■ What you are asked to do ■
Nothing in the entries may change when they are transcribed.

---*---

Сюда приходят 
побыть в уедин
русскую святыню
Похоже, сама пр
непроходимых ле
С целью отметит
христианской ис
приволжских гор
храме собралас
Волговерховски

---*---

■ Expected answer ■
Сюда приходят 
побыть в уедин
русскую святыню
Похоже, сама пр
непроходимых ле
С целью отметит
христианской ис
приволжских гор
храме собралас
Волговерховски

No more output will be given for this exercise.